Candidates for admission must pass a thorough examination in the following subjects: (1) English grammar; (2) geography; (3) history of the United States; (4) arithemetic: (5) bookkeeping, only the simpler principles and methods of single and double entry; (6) algebra, Bourdon; (7) geometry, Legendre; (8) trigonometry and mensuration; (9) compass surveying, Murray; (10) descriptive geometry, including shades, shadows, perspective, Church, and isometrical drawing. Warren; (11) analytic geometry, Bowser or Church; (12) calculus, Rice and Johnson or Bowser; (13) analytic mechanics, Wood's elementary; (14) chemistry, any good elementary work including brief treatment of organic chemistry, e. g., Barker's; (15) physics, Ganot; (16) astronomy, Newcomb and Holden; (17) physical geography and meteorology.

COURSE.

SURVEYING IN GENERAL.

A.-Instruments and fundamental operations.-Construction and adjustments of all essential instruments used in the field and office. Principles and practice of location and measurement of lines and of the measurement of angles.

B.-Surveying and location.-Of lines and areas; leveling; triangulation; topography, includ ing hydrography; mining surveying; city surveying; geodesy, including practical astronomy (as to location of meridian and determination of latitude, azimuth, and time), outline of principles and methods; office work; computing, adjustment, and comparison of observations, plotting, and estimating.

CONSTRUCTION IN GENERAL.

C.-Mechanics and general applications.-(a) Mathematical theory of motion; (b) physical science of motion in general; (c) statics and dynamics of rigid bodies; (d) statics of fluids; (e) dynamics of fluids: (f) principles of graphical statics; (g) elements of mechanism.
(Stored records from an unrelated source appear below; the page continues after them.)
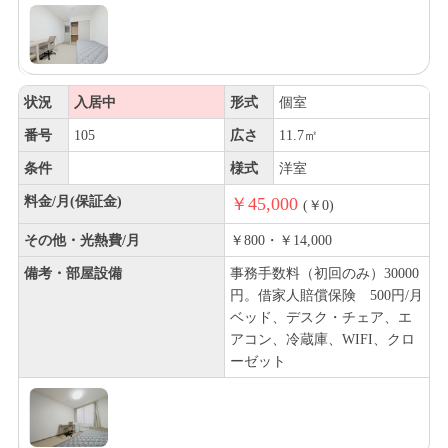
状況
入居中
形式
個室
番号
105
広さ
11.7㎡
条件
様式
洋室
料金/月(保証金)
￥45,000
(￥0)
その他・光熱費/月
￥800・￥14,000
備考・部屋設備
事務手数料（初回のみ）30000
円。借家人賠償保険 500円/月
ベッド、デスク・チェア、エ
アコン、冷蔵庫、WIFI、クロ
ーゼット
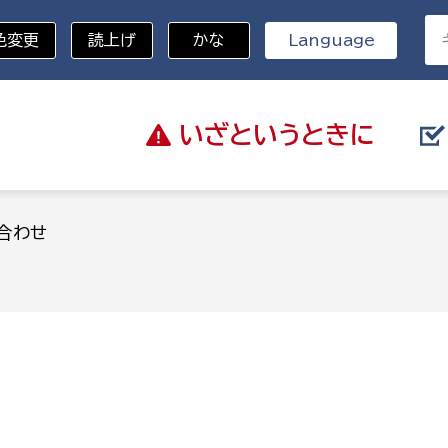
色変更
読上げ
かな
Language
いざと
いうときに
分野を選択
合わせ
総務部
戸籍
災・ハザードマップ
避難場所
策課
総務課
税
職員課
ネジメント課
財産管理課
教育・子育て
ル推進課
契約検査課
D-Nature of materials.—(1) Physical and chemical properties, by general description and analysis, of all materials used for construction, including a suitable course on mineralogy; (2) mechanical properties, considered analytically and experimentally.

E-Fundamental applications of materials.—(1) Special forms of materials and structural elements, including stonecutting, carpentry, ironwork, workshop appliances, etc.; (2) masonry and foundations-nomenclature, prínciples, methods, and appliances; theory of retaining walls and arches; (3) estimates, specifications, and contracts.

SPECIAL APPLICATIONS.

F.-Bridges and roofs.—Trusses, arches, and suspension bridges; mathematical and graphical analysis of stresses; general study of construction and preservation; tours; designing. G.-Rockwork, tunneling, and mining.-Outlines of geology; explosive agents and blasting, theory and practice; special appliances and methods in subterraneous works. H-Highways and railways.-Surveys, construction, maintenance, and operation-leading principles and practical details. I-Hydraulic engineering.-Principles and data of hydraulics; collection, storage, and distribution of water; Hydraulic motors-theory, construction, and operation.
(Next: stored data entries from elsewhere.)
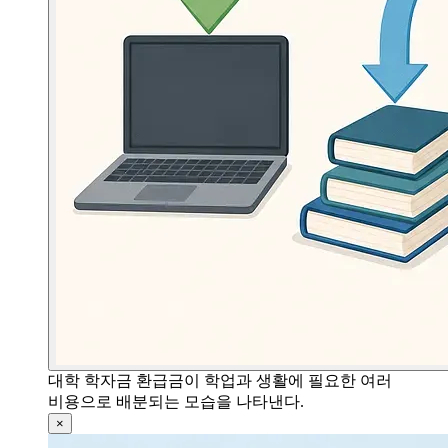
대학 학자금 환급금이 학업과 생활에 필요한 여러
비용으로 배분되는 모습을 나타낸다.
×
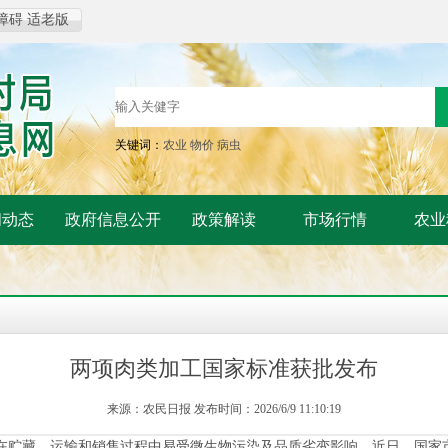
障碍
适老版
关键词：
农业
物价
病虫
闻动态
政府信息公开
政策解读
市场行情
农业
两项肉类加工国家标准获批发布
来源：农民日报 发布时间：2026/6/9 11:10:19
在贮藏、运输和销售过程中易受微生物污染及品质劣变影响。近日，国家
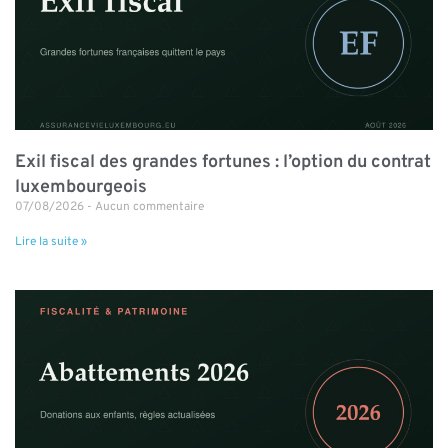
Exil fiscal des grandes fortunes : l’option du contrat
luxembourgeois
07/08/2026
Aucun commentaire
Lire la suite »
J.-Heat and heat engines.-Principles of thermodynamics; fuels and their combustion; steamheat engines-construction and operation of typical forms; application of laws.

K.-Sanitary engineering.-Drainage and sewerage-systems and appliances, governing principles, heating and ventilation.

L.-Rivers and harbors.-Principles relating to improvement; surveys and observations; constructions in different cases; methods and means of procedure.